The visuals are a delight, capable of employing a sort of 1950’s art-house cartoon style with a minimal yet cool design with excellent colour choices. Everything from the menus to the level design looks too cool for school. The soundtrack is fantastic as well with a jazzy bebop composition that never grows old, happily guiding you smiling through each level. 

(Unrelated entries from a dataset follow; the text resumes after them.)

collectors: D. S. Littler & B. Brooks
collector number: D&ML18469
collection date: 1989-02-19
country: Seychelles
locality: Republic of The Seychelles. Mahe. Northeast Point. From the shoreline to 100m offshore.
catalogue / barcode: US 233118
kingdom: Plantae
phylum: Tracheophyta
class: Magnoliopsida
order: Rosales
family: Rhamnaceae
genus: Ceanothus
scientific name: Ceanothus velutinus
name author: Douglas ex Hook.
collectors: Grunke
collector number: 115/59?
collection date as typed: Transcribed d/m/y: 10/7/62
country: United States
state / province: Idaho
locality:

Rip Them Off on Xbox is one of those games which is perfect to play for a while, before you start to feel frustration, put it down and then get swiftly tempted back in order to find a solution. Perhaps finding players to persevere with it is going to be tricky, especially as initially it can all be a little too confusing and not very noticeable as to what to do next. But when you get into what it delivers, the experience and the gameplay are both grand and rewarding. In fact, once you get into the rhythm and work out how the game is challenging you, it works very well indeed. All this is helped by a visual style and soundtrack which are elegant; they make playing it even more delightful. 

It’s a cheap enough game to purchase and so if you’re looking for something to take a gamble on, and you’re a sucker for puzzle games or are looking to challenge your brain, Rip Them Off is well worth considering. 

Shopping will never be the same again.